In the early-stage tests, KRX-101 successfully reduced the albumin that is released by the kidneys of nephropathy patients and continued to do so for a period of four months after the patients stopped taking the drug. Albumin is a protein that is retained if the kidneys are functioning properly and the restoration of albumin retention is a sign that the drug is repairing damage to the walls of the kidney, Cohen said.

Results in the first two stages of clinical trials have been so promising that the U.S. Food and Drug Administration has awarded so-called fast-track status to KRX-101 for Phase III clinical trials in order to speed approval.

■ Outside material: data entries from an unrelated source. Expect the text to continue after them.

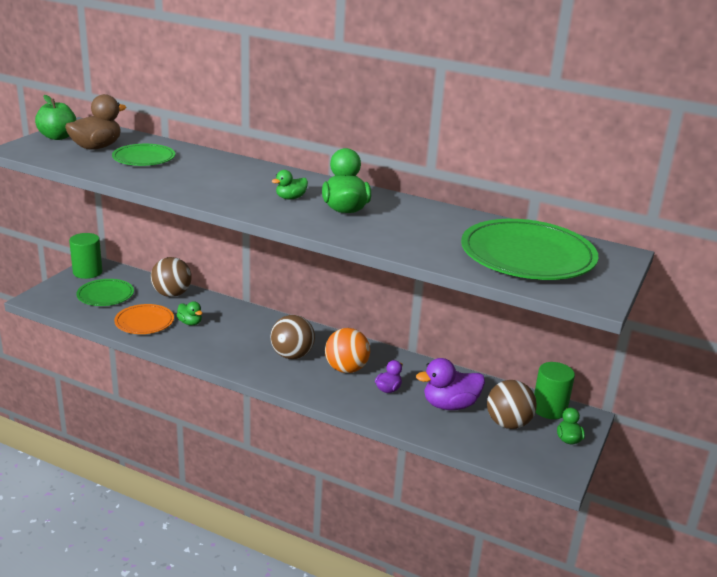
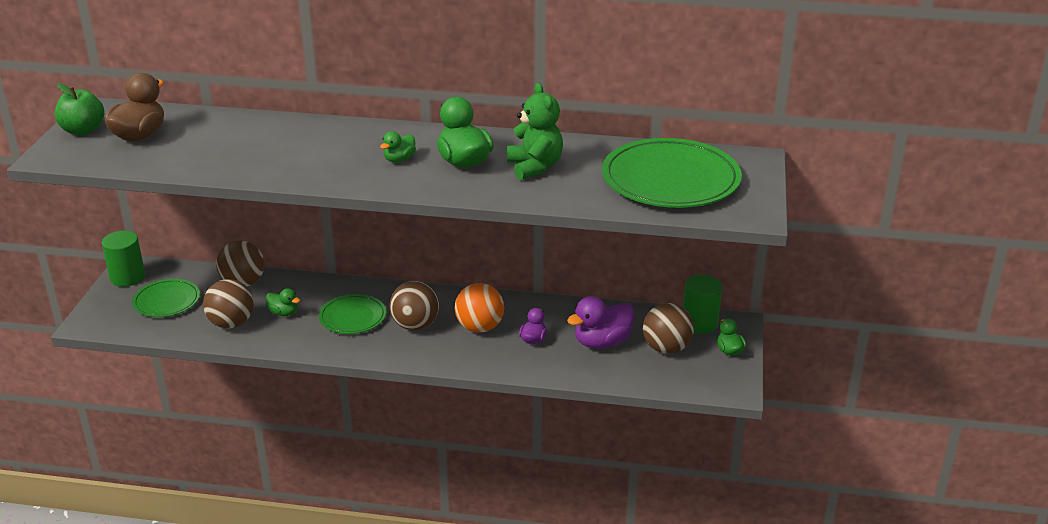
camera: 15 degrees left, 5 degrees up
green plate [112,144,175,166] -> green plate moved to [319,294,386,334]
orange plate [114,304,174,334] -> brown ball [203,279,254,329]
none -> green teddy bear [507,83,563,180]

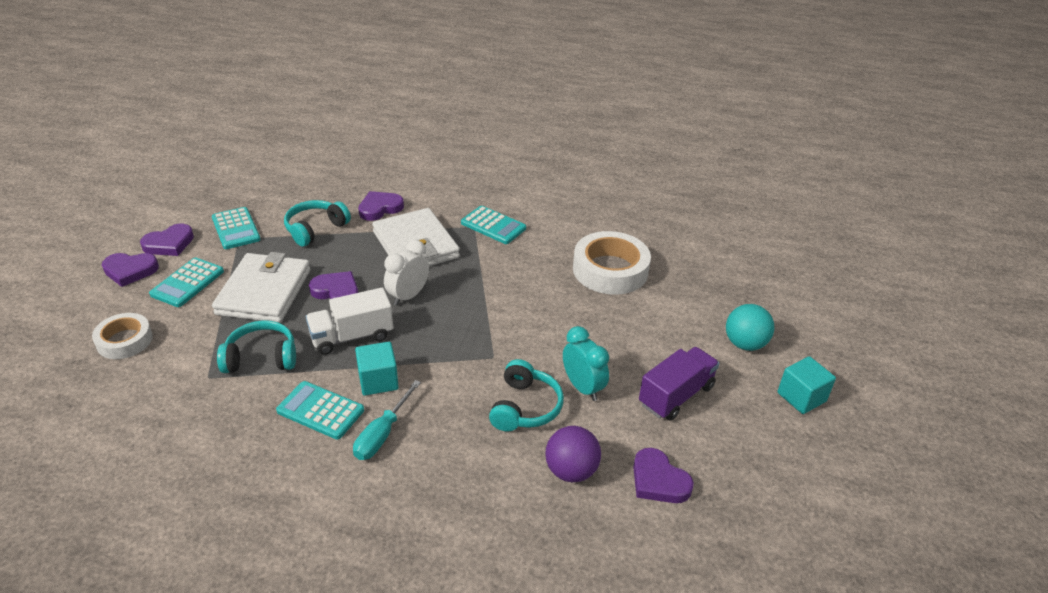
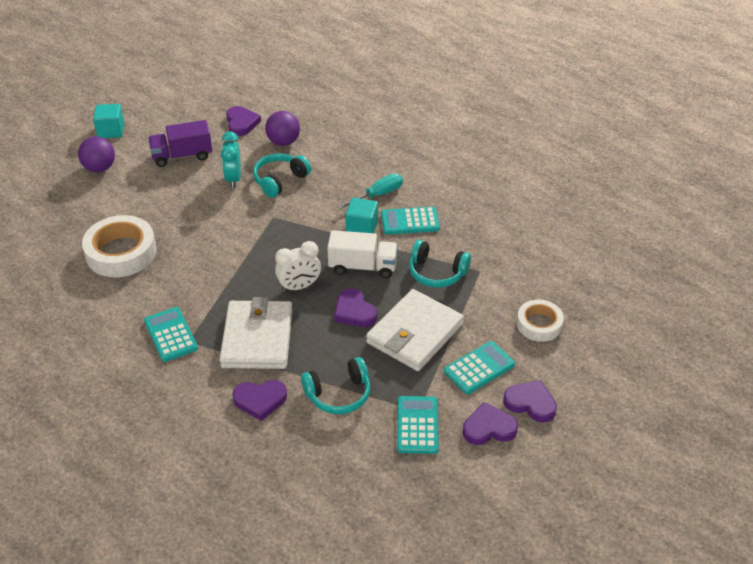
camera: 150 degrees left, 5 degrees up
turquoise calculator [276,381,364,439] -> turquoise calculator turned 120 degrees clockwise [381,207,440,235]
turquoise ball [726,304,774,351] -> purple ball [78,136,115,172]

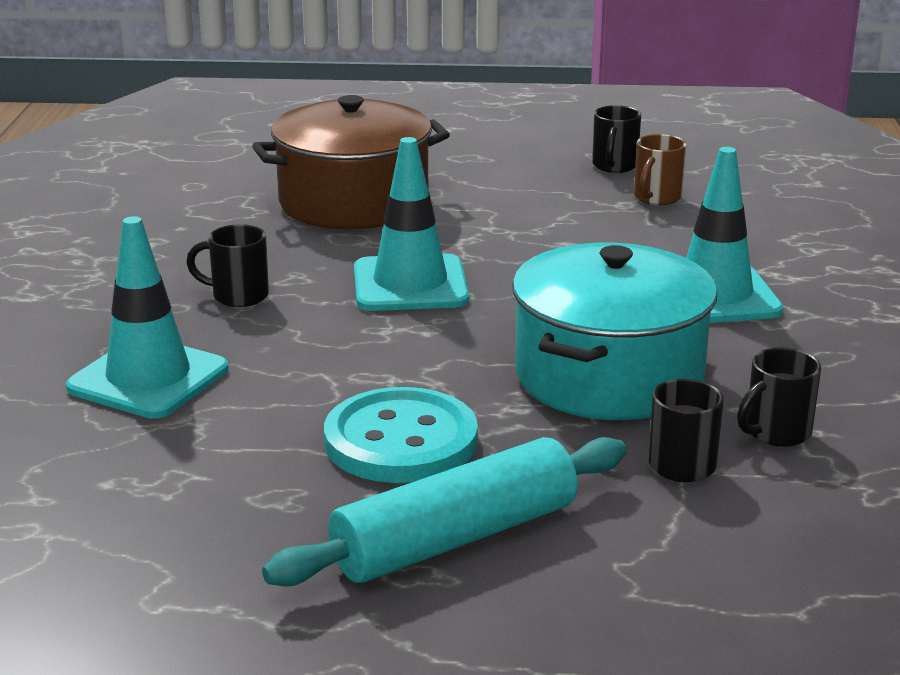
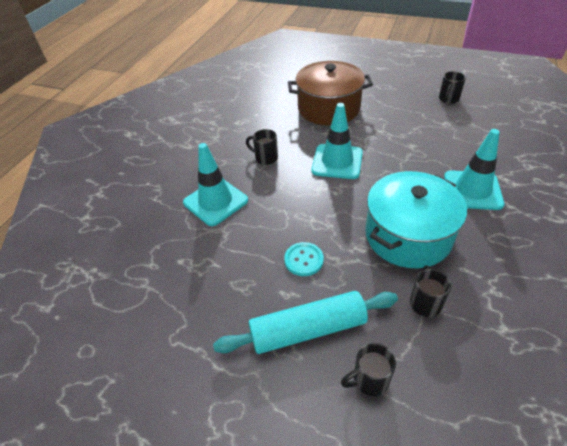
camera: 20 degrees right, 20 degrees up
turquoise button [324,387,478,483] -> turquoise button [284,242,324,276], size x0.59
brown mug [634,134,687,205] -> none
black mug [737,348,821,447] -> black mug moved to [341,343,396,396]

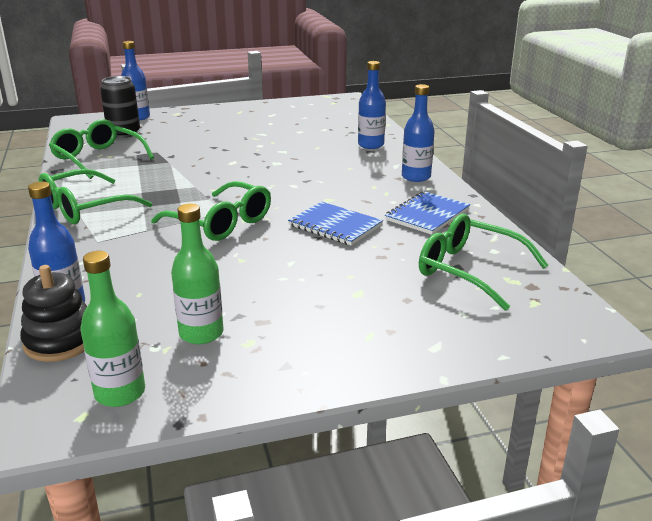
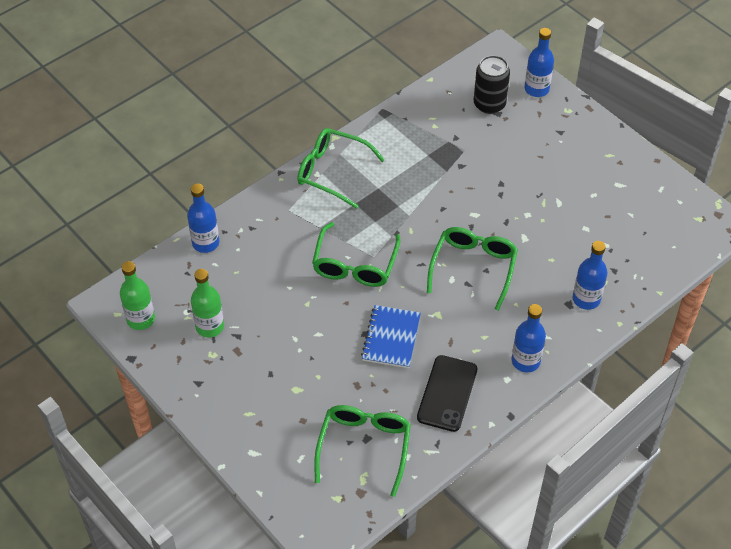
camera: 65 degrees right, 25 degrees up
black stacking toy [20,265,87,362] -> none
green glasses [49,119,154,179] -> green glasses moved to [427,227,518,311]
blue notebook [385,191,470,235] -> black phone [417,355,477,432]

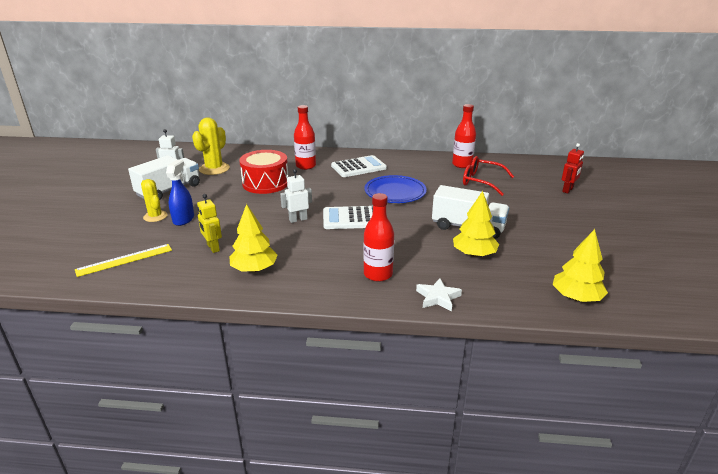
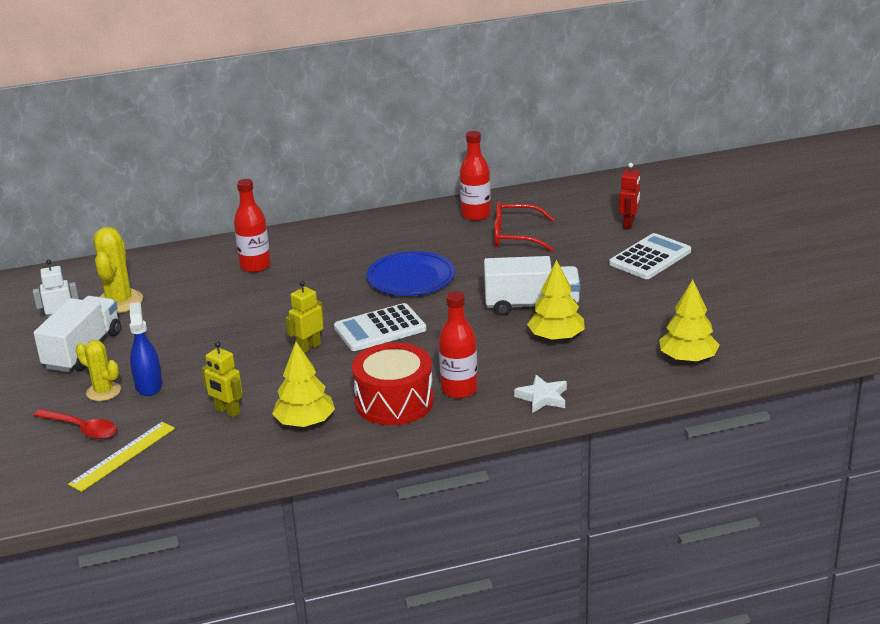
camera: 20 degrees left, 0 degrees up
red drum [239,150,288,194] -> red drum moved to [352,343,434,425]
white robot [280,169,312,223] -> yellow robot [285,281,324,353]
white calculator [331,155,387,177] -> white calculator moved to [609,233,691,279]
none -> red spoon [34,409,117,439]

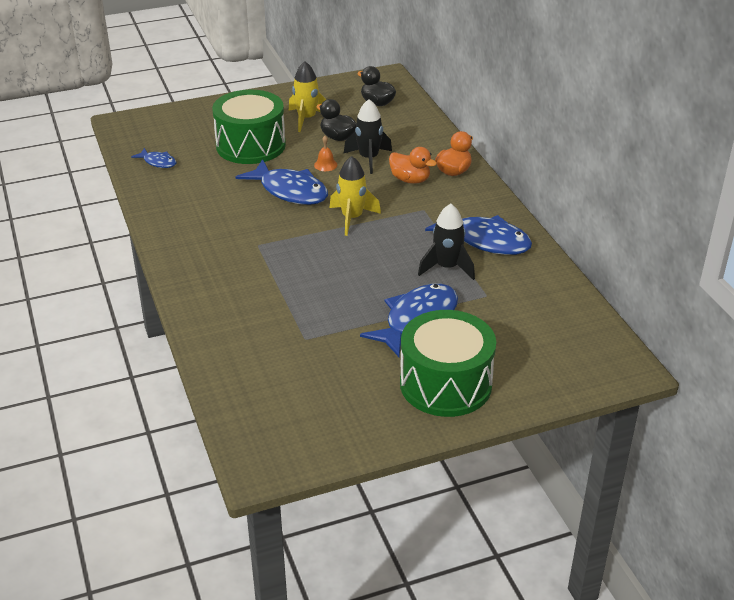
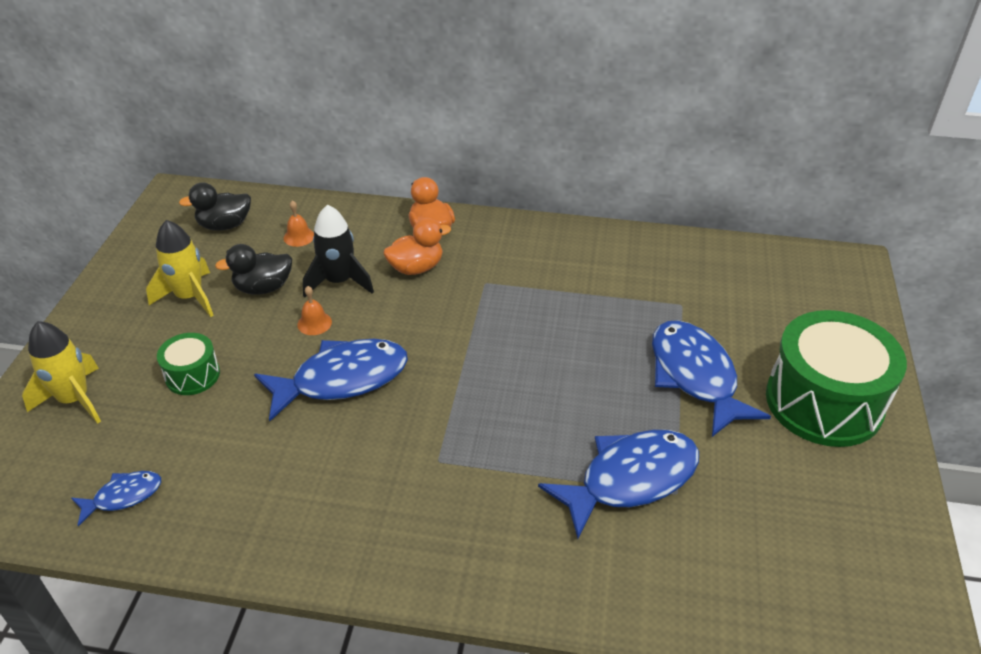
camera: 60 degrees left, 5 degrees up
green drum [212,90,286,164] -> green drum [157,333,220,395], size x0.48
yellow rocket [329,156,381,236] -> yellow rocket moved to [22,321,101,424]
black rocket [418,204,475,280] -> none
blue fish [425,215,532,255] -> blue fish moved to [538,430,699,539]
none -> orange bell [283,200,314,247]

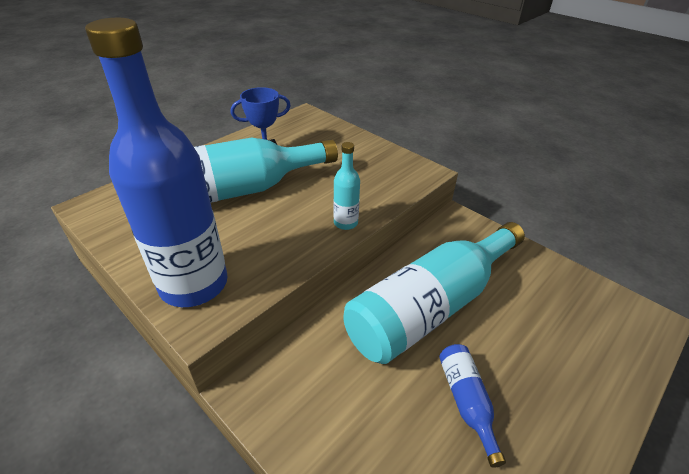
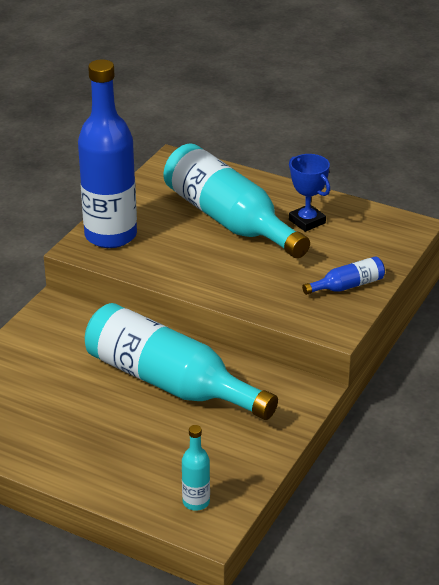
camera: 75 degrees right, 5 degrees down
turquoise bottle [334,142,360,230] -> turquoise bottle moved to [182,425,210,511]
blue bottle [439,344,506,468] -> blue bottle moved to [302,256,385,295]

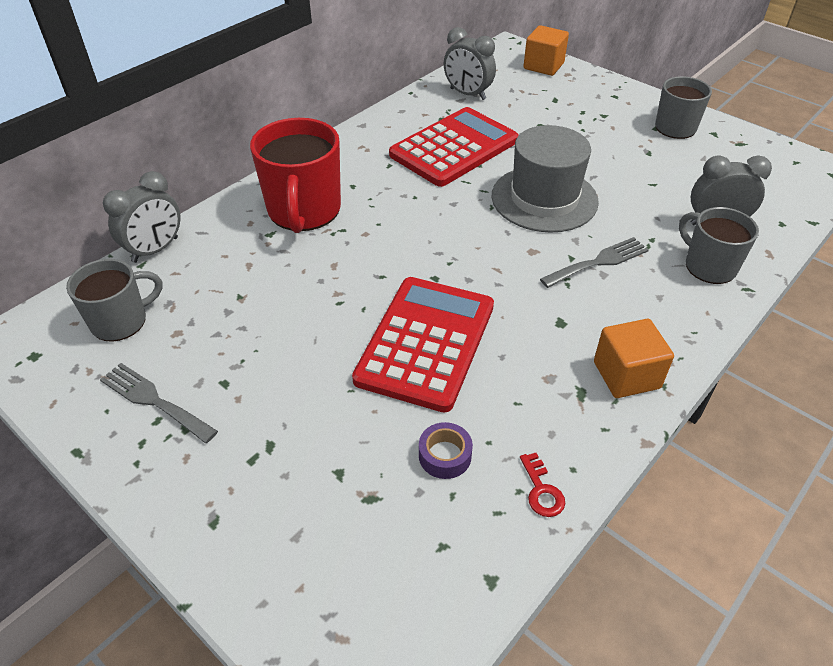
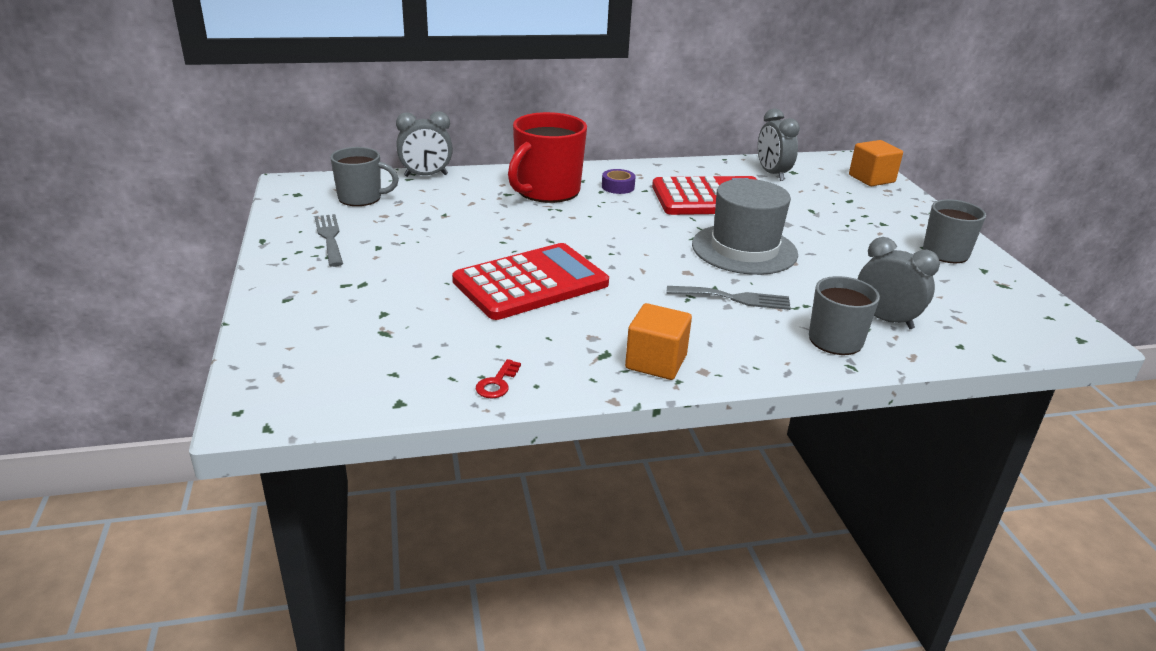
camera: 35 degrees right, 15 degrees down
purple tape [419,422,473,479] -> purple tape moved to [602,169,636,194]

Fast track means the drug can be approved for sale in the United States if Phase III patients experience the same improved albumin retention as the patients in earlier trials. Without fast-track status, Keryx would have to prove statistically that the drug prolonged patients' lives, a process that could stretch the trials out many years. In the meantime, many patients would lack access to a drug that has been used safely in Europe for 20 years, albeit for a different disease.

"The only problem (with fast track) is that all the clinical trials patients want the drug and no one wants the placebo," Cohen said, since many people think the FDA is tipping its hand that it thinks the potential benefits may far outweigh the dangers by granting fast-track status.

Keryx estimates that sales of KRX-101 would be $1 billion a year in the United States.